Sa formation au Conservatoire National de Région d’Angers associe des techniques du chœur élaborées par Mario Gonzales à approche purement physique de l’entraînement de l’acteur via la biomécanique de Meyerhold. L’étude du théâtre versifié, du texte antique, classique et contemporain, du masque, du clown, de la voix chantée, de la danse contemporaine parachève cette formation et fait de lui un comédien complet

À l’issue de ces trois années d’études, il demandé pour jouer le rôle de Solange dans Les Bonnes de Jean Genêt dans une mise en scène de Hubert Lenoir (Théâtre du Totem). A la suite de quoi s'enchaîneront de nombreux spectacles en théâtre, avec parmi ceux-ci Mariage à Sarajevo de Ludwig Fels ou Portrait d’une femme de Michel Vinaver mis en scène par Claude Yersin (Nouveau Théâtre d’Angers – CDN), mais aussi en danse contemporaine pour lesquels il est appelé à jouer et à danser.

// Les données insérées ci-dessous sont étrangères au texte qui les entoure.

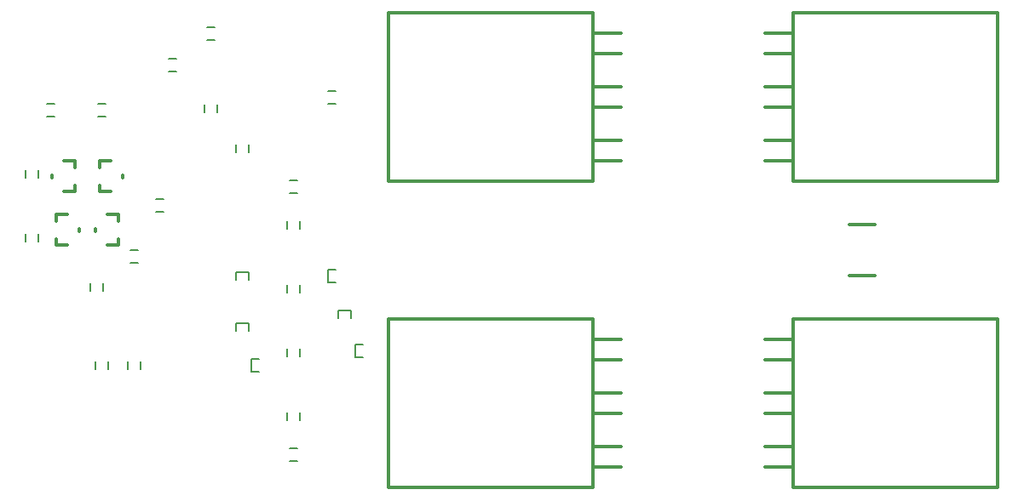
<source format=gbo>
*%FSLAX25Y25*%
*%MOIN*%
G01*
%ADD11C,0.00600*%
%ADD12C,0.00733*%
%ADD13C,0.00800*%
%ADD14C,0.01000*%
%ADD15C,0.01200*%
%ADD16C,0.01500*%
%ADD17C,0.02000*%
%ADD18C,0.02500*%
%ADD19C,0.03000*%
%ADD20C,0.03000*%
%ADD21O,0.03000X0.08000*%
%ADD22O,0.03800X0.08800*%
%ADD23C,0.04000*%
%ADD24C,0.04000*%
%ADD25C,0.05000*%
%ADD26C,0.06000*%
%ADD27C,0.06800*%
%ADD28C,0.07000*%
%ADD29C,0.08000*%
%ADD30C,0.08000*%
%ADD31C,0.08800*%
%ADD32O,0.09000X0.07000*%
%ADD33O,0.09800X0.07800*%
%ADD34C,0.10000*%
%ADD35C,0.10000*%
%ADD36C,0.12000*%
%ADD37C,0.12000*%
%ADD38C,0.12500*%
%ADD39C,0.12800*%
%ADD40O,0.15000X0.12000*%
%ADD41O,0.15800X0.12800*%
%ADD42C,0.16500*%
%ADD43C,0.25000*%
%ADD44R,0.04000X0.04000*%
%ADD45R,0.04800X0.04800*%
%ADD46R,0.05000X0.04000*%
%ADD47R,0.05800X0.04800*%
%ADD48R,0.06000X0.06000*%
%ADD49R,0.06000X0.10000*%
%ADD50R,0.06800X0.06800*%
%ADD51R,0.06800X0.10800*%
%ADD52R,0.08000X0.20000*%
%ADD53R,0.08800X0.20800*%
%ADD54R,0.10000X0.06000*%
%ADD55R,0.10000X0.10000*%
%ADD56R,0.10000X0.24000*%
%ADD57R,0.10800X0.06800*%
%ADD58R,0.10800X0.24800*%
%ADD59R,0.12000X0.06000*%
%ADD60R,0.12800X0.06800*%
%ADD61R,0.20000X0.20000*%
D13*
X881500Y887500D02*
X884500D01*
Y882500D02*
X881500D01*
X929000Y862500D02*
X932000D01*
Y857500D02*
X929000D01*
X893000Y841500D02*
Y838500D01*
X898000D02*
Y841500D01*
X914000Y827500D02*
X917000D01*
Y822500D02*
X914000D01*
X913000Y811500D02*
Y808500D01*
X918000D02*
Y811500D01*
X913000Y786500D02*
Y783500D01*
X918000D02*
Y786500D01*
X913000Y761500D02*
Y758500D01*
X918000D02*
Y761500D01*
X917000Y722500D02*
X914000D01*
Y717500D02*
X917000D01*
X913000Y733500D02*
Y736500D01*
X918000D02*
Y733500D01*
X838000Y753500D02*
Y756500D01*
X843000D02*
Y753500D01*
X850500D02*
Y756500D01*
X855500D02*
Y753500D01*
X841000Y784000D02*
Y787000D01*
X836000D02*
Y784000D01*
X810500Y803500D02*
Y806500D01*
X815500D02*
Y803500D01*
X851500Y800000D02*
X854500D01*
Y795000D02*
X851500D01*
X861500Y815000D02*
X864500D01*
Y820000D02*
X861500D01*
X810500Y828500D02*
Y831500D01*
X815500D02*
Y828500D01*
X819000Y852500D02*
X822000D01*
Y857500D02*
X819000D01*
X839000D02*
X842000D01*
Y852500D02*
X839000D01*
X885500Y854000D02*
Y857000D01*
X880500D02*
Y854000D01*
X869500Y875000D02*
X866500D01*
Y870000D02*
X869500D01*
X893000Y791500D02*
X898000D01*
Y788500D01*
X893000D02*
Y791500D01*
Y771500D02*
X898000D01*
Y768500D01*
X893000D02*
Y771500D01*
X899000Y757500D02*
Y752500D01*
Y757500D02*
X902000D01*
Y752500D02*
X899000D01*
X929000Y787500D02*
Y792500D01*
X932000D01*
Y787500D02*
X929000D01*
X933000Y776500D02*
X938000D01*
Y773500D01*
X933000D02*
Y776500D01*
X939500Y763000D02*
Y758000D01*
Y763000D02*
X942500D01*
Y758000D02*
X939500D01*
D15*
X1032500Y827000D02*
Y893000D01*
X952500D01*
Y827000D01*
X1032500D01*
Y856000D02*
X1043500D01*
Y864000D02*
X1032500D01*
Y877000D02*
X1043500D01*
Y885000D02*
X1032500D01*
Y843000D02*
X1043500D01*
Y835000D02*
X1032500D01*
Y773000D02*
Y707000D01*
Y773000D02*
X952500D01*
Y707000D01*
X1032500D01*
Y736000D02*
X1043500D01*
Y744000D02*
X1032500D01*
Y757000D02*
X1043500D01*
Y765000D02*
X1032500D01*
Y723000D02*
X1043500D01*
Y715000D02*
X1032500D01*
X827000Y802000D02*
X822500D01*
Y814000D02*
X827000D01*
X822500Y804500D02*
Y802000D01*
X831500Y807500D02*
Y808500D01*
X822500Y811500D02*
Y814000D01*
X847000Y804500D02*
Y802000D01*
X838000Y807500D02*
Y808500D01*
X847000Y811500D02*
Y814000D01*
Y802000D02*
X842500D01*
Y814000D02*
X847000D01*
X830000Y823000D02*
Y825500D01*
X821000Y828500D02*
Y829500D01*
X830000Y832500D02*
Y835000D01*
Y823000D02*
X825500D01*
Y835000D02*
X830000D01*
X839500D02*
Y832500D01*
X848500Y829500D02*
Y828500D01*
X839500Y825500D02*
Y823000D01*
Y835000D02*
X844000D01*
Y823000D02*
X839500D01*
X1100000Y885000D02*
X1111000D01*
Y877000D02*
X1100000D01*
Y835000D02*
X1111000D01*
Y843000D02*
X1100000D01*
Y856000D02*
X1111000D01*
Y864000D02*
X1100000D01*
X1111000Y893000D02*
X1191000D01*
Y827000D01*
X1111000D01*
Y893000D01*
X1133000Y810000D02*
X1143000D01*
Y790000D02*
X1133000D01*
X1111000Y765000D02*
X1100000D01*
Y757000D02*
X1111000D01*
Y715000D02*
X1100000D01*
Y723000D02*
X1111000D01*
Y736000D02*
X1100000D01*
Y744000D02*
X1111000D01*
Y773000D02*
X1191000D01*
Y707000D01*
X1111000D01*
Y773000D01*
D02*
M02*

</source>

En 1998, il initie le projet de la compagnie Mêtis avec le désir d'interroger le monde contemporain. Sa première mise en scène Des braves gens qui s’aiment de détester ensemble (citation d’Albert Cohen) symbolise à elle seule sa volonté d’aborder l’acte théâtral comme outil de mise en débat de sujets sociétaux mais avec un esthétisme assumé. Son appétence pour le dialogue entre les arts font de ses mises en scènes des objets hybrides mêlant théâtre, danse, cinéma, film d’animation, musique électronique…mais toujours en mettant au cœur de sa recherche le verbe et l’exploration des mots. Des auteurs variés mais toujours engagés (M. Azama, V. Novarina, P. Minyana L. Mauvignier…) sont ainsi  explorés et il reprend à son compte les mots de Valère Novarina : « L’acte d’écrire est un acte de résistance », pour faire de l’espace scénique un lieu de résistance fondé sur l’échange, le débat, le dialogue.

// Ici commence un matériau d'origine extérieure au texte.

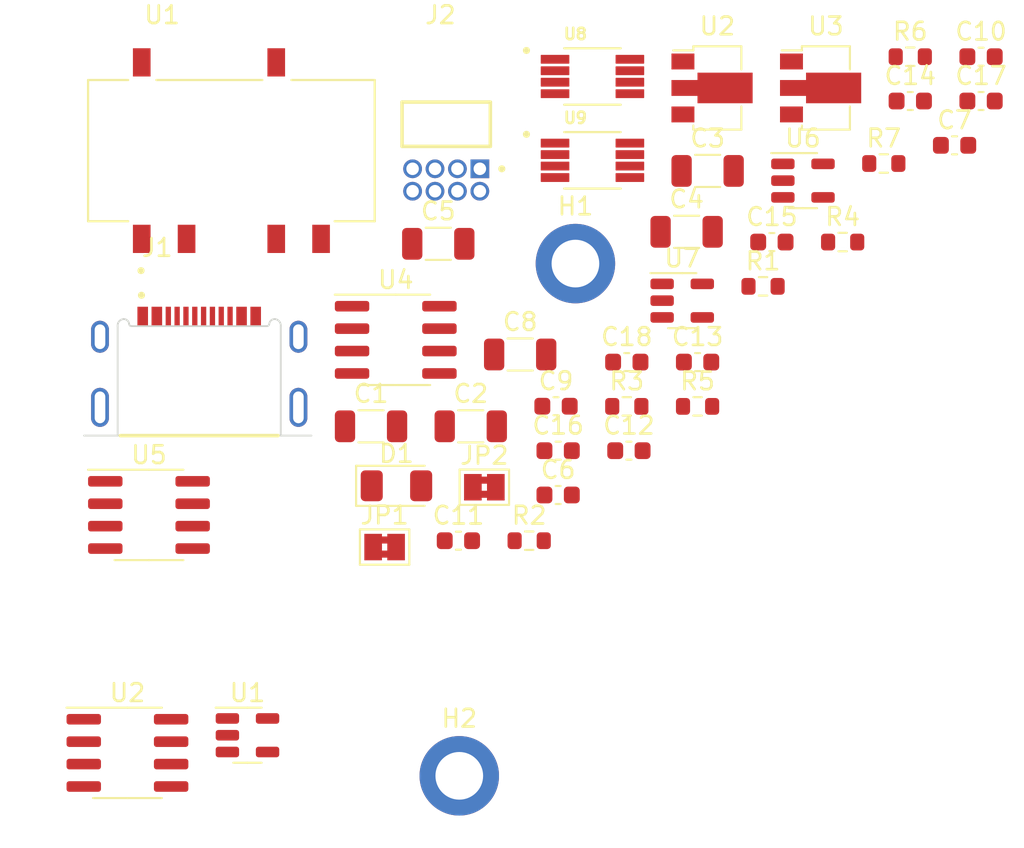
<source format=kicad_pcb>
(kicad_pcb (version 20211014) (generator pcbnew)

  (general
    (thickness 1.6)
  )

  (paper "A4")
  (layers
    (0 "F.Cu" signal)
    (31 "B.Cu" signal)
    (32 "B.Adhes" user "B.Adhesive")
    (33 "F.Adhes" user "F.Adhesive")
    (34 "B.Paste" user)
    (35 "F.Paste" user)
    (36 "B.SilkS" user "B.Silkscreen")
    (37 "F.SilkS" user "F.Silkscreen")
    (38 "B.Mask" user)
    (39 "F.Mask" user)
    (40 "Dwgs.User" user "User.Drawings")
    (41 "Cmts.User" user "User.Comments")
    (42 "Eco1.User" user "User.Eco1")
    (43 "Eco2.User" user "User.Eco2")
    (44 "Edge.Cuts" user)
    (45 "Margin" user)
    (46 "B.CrtYd" user "B.Courtyard")
    (47 "F.CrtYd" user "F.Courtyard")
    (48 "B.Fab" user)
    (49 "F.Fab" user)
    (50 "User.1" user)
    (51 "User.2" user)
    (52 "User.3" user)
    (53 "User.4" user)
    (54 "User.5" user)
    (55 "User.6" user)
    (56 "User.7" user)
    (57 "User.8" user)
    (58 "User.9" user)
  )

  (setup
    (pad_to_mask_clearance 0)
    (pcbplotparams
      (layerselection 0x00010fc_ffffffff)
      (disableapertmacros false)
      (usegerberextensions false)
      (usegerberattributes true)
      (usegerberadvancedattributes true)
      (creategerberjobfile true)
      (svguseinch false)
      (svgprecision 6)
      (excludeedgelayer true)
      (plotframeref false)
      (viasonmask false)
      (mode 1)
      (useauxorigin false)
      (hpglpennumber 1)
      (hpglpenspeed 20)
      (hpglpendiameter 15.000000)
      (dxfpolygonmode true)
      (dxfimperialunits true)
      (dxfusepcbnewfont true)
      (psnegative false)
      (psa4output false)
      (plotreference true)
      (plotvalue true)
      (plotinvisibletext false)
      (sketchpadsonfab false)
      (subtractmaskfromsilk false)
      (outputformat 1)
      (mirror false)
      (drillshape 1)
      (scaleselection 1)
      (outputdirectory "")
    )
  )

  (net 0 "")
  (net 1 "Net-(U1-Pad1)")
  (net 2 "GND")
  (net 3 "unconnected-(U1-Pad3)")
  (net 4 "Net-(U1-Pad4)")
  (net 5 "+5V")
  (net 6 "Net-(U2-Pad1)")
  (net 7 "Net-(U2-Pad3)")
  (net 8 "Net-(U2-Pad6)")
  (net 9 "unconnected-(U2-Pad7)")
  (net 10 "+15V")
  (net 11 "-15V")
  (net 12 "+12V")
  (net 13 "-12V")
  (net 14 "/VIOUT_5A")
  (net 15 "/VIOUT_40A")
  (net 16 "Net-(D1-Pad1)")
  (net 17 "Net-(J1-PadA5)")
  (net 18 "unconnected-(J1-PadA6)")
  (net 19 "unconnected-(J1-PadA7)")
  (net 20 "unconnected-(J1-PadA8)")
  (net 21 "Net-(J1-PadB5)")
  (net 22 "unconnected-(J1-PadB6)")
  (net 23 "unconnected-(J1-PadB7)")
  (net 24 "unconnected-(J1-PadB8)")
  (net 25 "/VIOUT_5A_SCALED")
  (net 26 "/VIOUT_40A_SCALED")
  (net 27 "/VIOUT_5A_BUF")
  (net 28 "/VIOUT_40A_BUF")
  (net 29 "Net-(JP1-Pad1)")
  (net 30 "Net-(JP2-Pad1)")
  (net 31 "Net-(R6-Pad1)")
  (net 32 "Net-(R6-Pad2)")
  (net 33 "Net-(R7-Pad1)")
  (net 34 "Net-(R7-Pad2)")
  (net 35 "unconnected-(U1-Pad10)")
  (net 36 "Net-(H1-Pad1)")
  (net 37 "Net-(U4-Pad3)")
  (net 38 "Net-(H2-Pad1)")
  (net 39 "+2V5")

  (footprint "Package_SO:SOIC-8_3.9x4.9mm_P1.27mm" (layer "F.Cu") (at 332.6 34.1))

  (footprint "Package_SO:SOIC-8_3.9x4.9mm_P1.27mm" (layer "F.Cu") (at 317.4 57.5))

  (footprint "Capacitor_SMD:C_1206_3216Metric" (layer "F.Cu") (at 335.01 28.66))

  (footprint "Resistor_SMD:R_0603_1608Metric" (layer "F.Cu") (at 340.16 45.48))

  (footprint "Capacitor_SMD:C_1206_3216Metric" (layer "F.Cu") (at 349.08 27.98))

  (footprint "Capacitor_SMD:C_0603_1608Metric" (layer "F.Cu") (at 361.75 20.57))

  (footprint "Capacitor_SMD:C_1206_3216Metric" (layer "F.Cu") (at 336.85 39))

  (footprint "LED_SMD:LED_1206_3216Metric" (layer "F.Cu") (at 332.64 42.37))

  (footprint "Package_TO_SOT_SMD:SOT-23-5" (layer "F.Cu") (at 324.2 56.5))

  (footprint "Package_SO:SOIC-8_3.9x4.9mm_P1.27mm" (layer "F.Cu") (at 318.62 44.02))

  (footprint "Capacitor_SMD:C_0603_1608Metric" (layer "F.Cu") (at 341.68 37.86))

  (footprint "Capacitor_SMD:C_0603_1608Metric" (layer "F.Cu") (at 353.91 28.56))

  (footprint "Capacitor_SMD:C_0603_1608Metric" (layer "F.Cu") (at 336.15 45.48))

  (footprint "Resistor_SMD:R_0603_1608Metric" (layer "F.Cu") (at 360.25 24.11))

  (footprint "Capacitor_SMD:C_1206_3216Metric" (layer "F.Cu") (at 350.27 24.53))

  (footprint "TES_1-0523:CONV_TES_1-0523" (layer "F.Cu") (at 323.29 23.38))

  (footprint "Resistor_SMD:R_0603_1608Metric" (layer "F.Cu") (at 349.7 37.87))

  (footprint "Package_TO_SOT_SMD:SOT-23-5" (layer "F.Cu") (at 348.83 31.88))

  (footprint "Resistor_SMD:R_0603_1608Metric" (layer "F.Cu") (at 357.92 28.56))

  (footprint "Resistor_SMD:R_0603_1608Metric" (layer "F.Cu") (at 345.69 37.87))

  (footprint "Capacitor_SMD:C_0603_1608Metric" (layer "F.Cu") (at 365.76 20.57))

  (footprint "Package_TO_SOT_SMD:SOT-89-3" (layer "F.Cu") (at 356.67 19.83))

  (footprint "Capacitor_SMD:C_0603_1608Metric" (layer "F.Cu") (at 345.69 35.36))

  (footprint "Capacitor_SMD:C_0603_1608Metric" (layer "F.Cu") (at 349.7 35.36))

  (footprint "Package_TO_SOT_SMD:SOT-89-3" (layer "F.Cu") (at 350.52 19.83))

  (footprint "Capacitor_SMD:C_0603_1608Metric" (layer "F.Cu") (at 341.8 40.38))

  (footprint "USB4505-03-0-A_REVA:GCT_USB4505-03-0-A_REVA" (layer "F.Cu") (at 321.465 37.925))

  (footprint "Capacitor_SMD:C_0603_1608Metric" (layer "F.Cu") (at 365.76 18.06))

  (footprint "Package_TO_SOT_SMD:SOT-23-5" (layer "F.Cu") (at 355.67 25.08))

  (footprint "Resistor_SMD:R_0603_1608Metric" (layer "F.Cu") (at 353.41 31.07))

  (footprint "AD8422BRMZ-RL:SOP65P490X110-8N" (layer "F.Cu") (at 343.745 19.18))

  (footprint "Jumper:SolderJumper-2_P1.3mm_Bridged2Bar_Pad1.0x1.5mm" (layer "F.Cu") (at 331.97 45.84))

  (footprint "Capacitor_SMD:C_1206_3216Metric" (layer "F.Cu") (at 339.65 34.93))

  (footprint "AD8422BRMZ-RL:SOP65P490X110-8N" (layer "F.Cu") (at 343.745 23.93))

  (footprint "Capacitor_SMD:C_1206_3216Metric" (layer "F.Cu") (at 331.2 39))

  (footprint "Capacitor_SMD:C_0603_1608Metric" (layer "F.Cu") (at 341.8 42.89))

  (footprint "MountingHole:MountingHole_2.7mm_M2.5_ISO7380_Pad_TopBottom" (layer "F.Cu") (at 336.2 58.8))

  (footprint "Resistor_SMD:R_0603_1608Metric" (layer "F.Cu") (at 361.75 18.06))

  (footprint "Jumper:SolderJumper-2_P1.3mm_Bridged2Bar_Pad1.0x1.5mm" (layer "F.Cu") (at 337.62 42.45))

  (footprint "MountingHole:MountingHole_2.7mm_M2.5_ISO7380_Pad_TopBottom" (layer "F.Cu") (at 342.78 29.78))

  (footprint "FTSH-104-01-SM-D-RA:SAMTEC_FTSH-104-01-SM-D-RA" (layer "F.Cu") (at 337.365 24.41))

  (footprint "Capacitor_SMD:C_0603_1608Metric" (layer "F.Cu") (at 364.26 23.08))

  (footprint "Capacitor_SMD:C_0603_1608Metric" (layer "F.Cu") (at 345.81 40.38))

)

</source>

Depuis 2009, un travail sur la mémoire est engagé avec Marc Béziau (auteur) sur ce qui deviendra Bab'el porte - Mémoires d'Algérie. Cette réflexion donne lieu à une collaboration qui dure jusqu'à ce jour et à de nouvelles créations : Abdesslem, l'oublié ou la vie d'un ancien tirailleur marocain, 36 poses ou ces bribes de souvenirs personnels qui font que chaque petite histoire forme l'Histoire, RPG14 ou le jeune homme et la machine à tuer (labellisé Mission Centenaire) ou une réflexion de ce que peut apporter une vision d’une jeunesse du siècle dernier anéantie par la Grande Guerre à celle d'aujourd'hui embourbée dans une société individualiste.

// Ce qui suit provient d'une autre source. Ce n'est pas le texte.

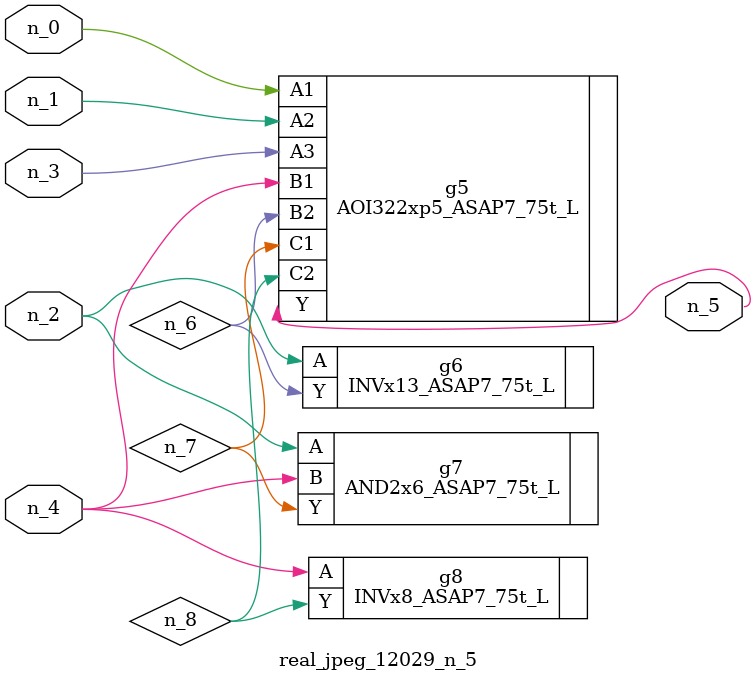
<source format=v>
module real_jpeg_12029_n_5 (n_4, n_0, n_1, n_2, n_3, n_5);

input n_4;
input n_0;
input n_1;
input n_2;
input n_3;

output n_5;

wire n_8;
wire n_6;
wire n_7;

AOI322xp5_ASAP7_75t_L g5 ( 
.A1(n_0),
.A2(n_1),
.A3(n_3),
.B1(n_4),
.B2(n_6),
.C1(n_7),
.C2(n_8),
.Y(n_5)
);

INVx13_ASAP7_75t_L g6 ( 
.A(n_2),
.Y(n_6)
);

AND2x6_ASAP7_75t_L g7 ( 
.A(n_2),
.B(n_4),
.Y(n_7)
);

INVx8_ASAP7_75t_L g8 ( 
.A(n_4),
.Y(n_8)
);


endmodule
</source>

Dans la continuité de cette réflexion sur la mémoire, il monte Ce que j’appelle oubli de Laurent Mauvignier en 2015 (coproduction Le Quai – CDN et Le Grand T – Théâtre de Loire-Atlantique), et s’intéresse au texte Anges de Anja Hilling qui sera le point d’orgue de cette exploration mémorielle pour fêter les vingt ans de la création de la compagnie Mêtis.